What Medication Can and Cannot Do
SSRIs typically reduce OCD symptoms by 40 to 60% in responders, as measured by the Yale-Brown Obsessive Compulsive Scale. This is clinically significant but rarely constitutes complete remission. Most people who respond to medication still experience some obsessive thoughts and compulsive urges; the difference is that these symptoms become more manageable and less time-consuming.
Medication does not teach new coping skills. It does not help the person learn to tolerate uncertainty or resist compulsions through practice. This is why the combination of medication and ERP is generally more effective than either alone, particularly for moderate to severe OCD. The medication reduces the baseline level of distress enough that the person can engage productively in exposures.
Duration of Treatment
There is no consensus on how long medication should be continued after symptoms improve. The APA recommends at least one to two years of maintenance treatment before considering tapering. Relapse rates after medication discontinuation are high, estimated at 50 to 90% in various studies.
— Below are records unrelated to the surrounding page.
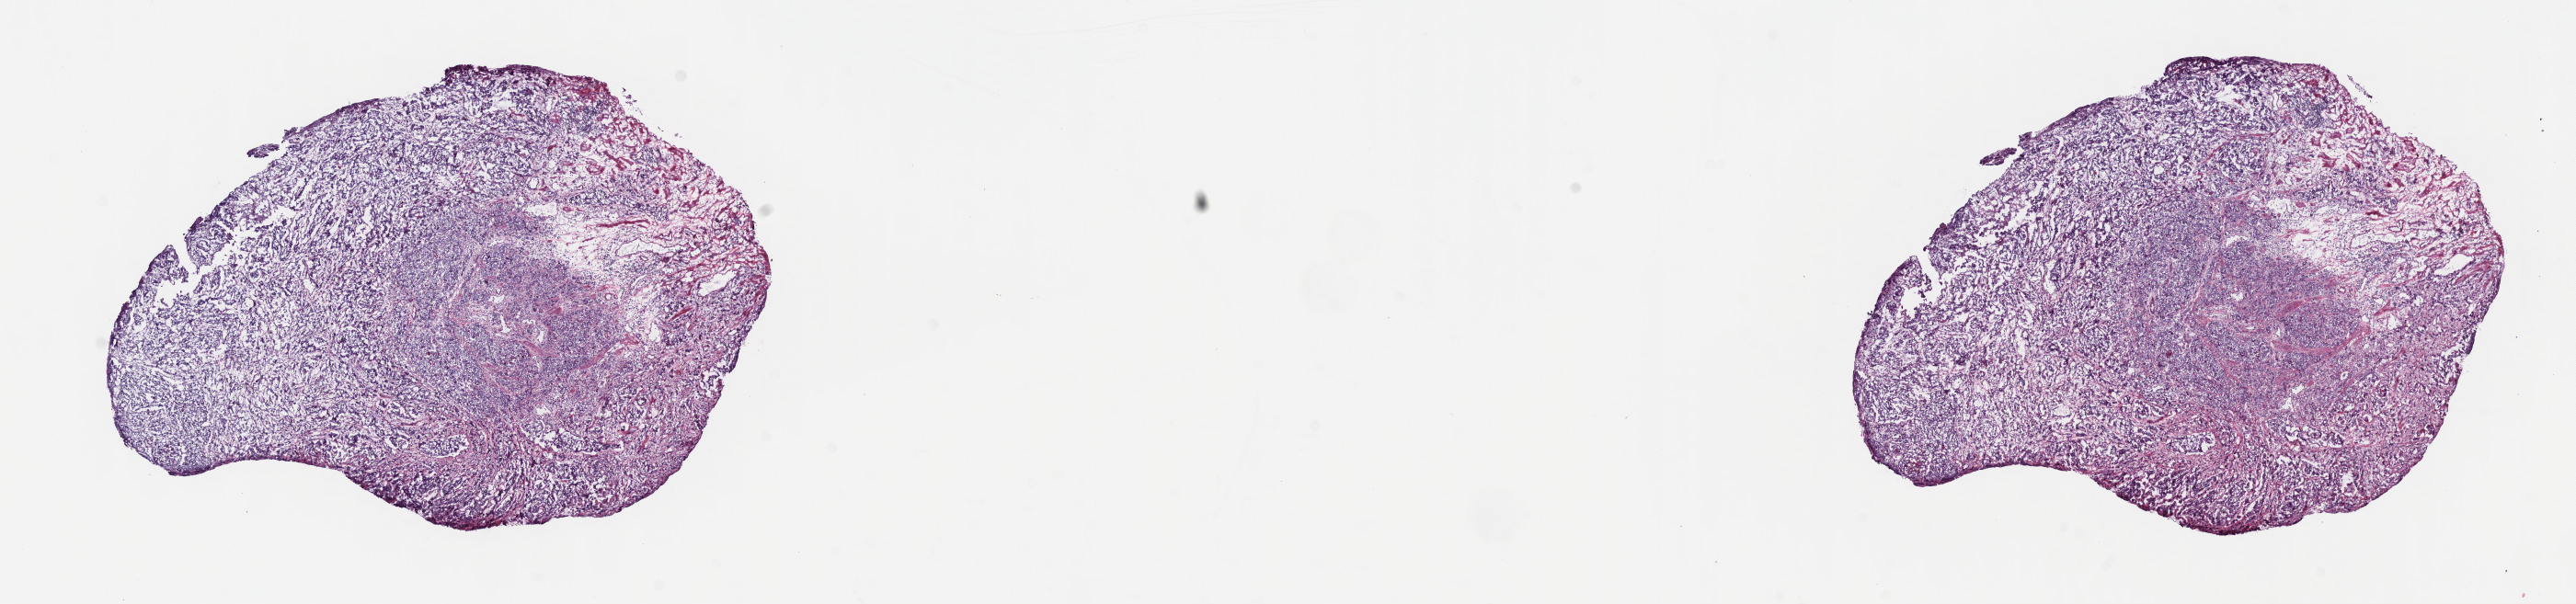
Whole-slide histology image, Hematoxylin and eosin (H&E) stained — low-resolution overview of the scanned area, about 22.7 x 5.3 mm (slide scanned at 40x); frozen section from the top of the tissue portion; primary tumour sample from the bladder. Female, age 67 years at initial diagnosis. Histologic grade: high grade. Pathologist review of this section (percent, as recorded): tumour cells 100%, tumour nuclei 80%, normal cells 0%, stromal cells 0%, necrosis 0%. Inflammatory infiltration, as recorded: lymphocyte infiltration 2%, monocyte infiltration 0%, neutrophil infiltration 0%.
* lymph nodes positive (case pathology): 0 of 16 examined
* pathologic diagnosis: Transitional cell carcinoma
* AJCC pathologic stage: III (7th edition)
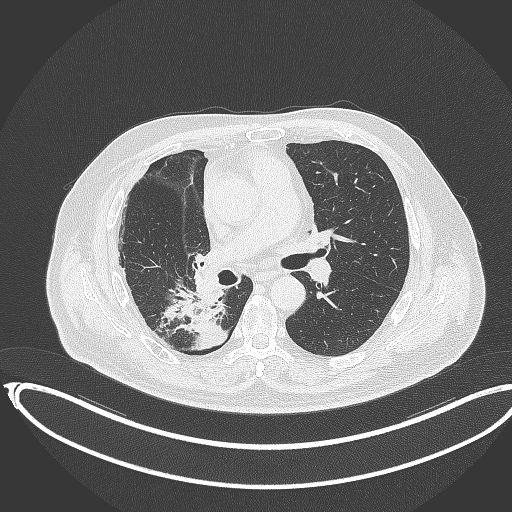
Chest CT, one axial slice; slice 195 of 403 in the series (ordered by position); reconstruction kernel B70f; lung window (W 1500 / L -600 HU); 512 × 512 image matrix, field of view 436 × 436 mm. Male patient, age 68 years. From the clinical record (not read from this slice): clinical TNM (as recorded): T2a N0 M0.
Annotated regions visible in this slice (bounding box drawn by a radiologist):
- lung tumour (recorded histology: adenocarcinoma): bounding box [x1, y1, x2, y2] px = [153, 288, 229, 354]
Tapering should be done slowly, ideally with concurrent ERP to consolidate gains.
Some patients choose to remain on medication indefinitely, particularly if they have experienced multiple relapses. This is a reasonable decision when the medication is well-tolerated. The long-term safety profile of SSRIs is well-established, and for many people the benefits of continued symptom control outweigh the inconvenience of ongoing medication.
Working with Your Prescriber
If you are being treated for OCD with medication, make sure your prescriber is aware of the dosing and timeline differences between OCD and depression treatment. Ask whether your current dose is within the OCD therapeutic range. Ask how long to wait before concluding a trial has failed. If your prescriber is not familiar with OCD-specific pharmacotherapy, consider requesting a referral to a psychiatrist with OCD experience. The IOCDF provider directory includes psychiatrists as well as therapists.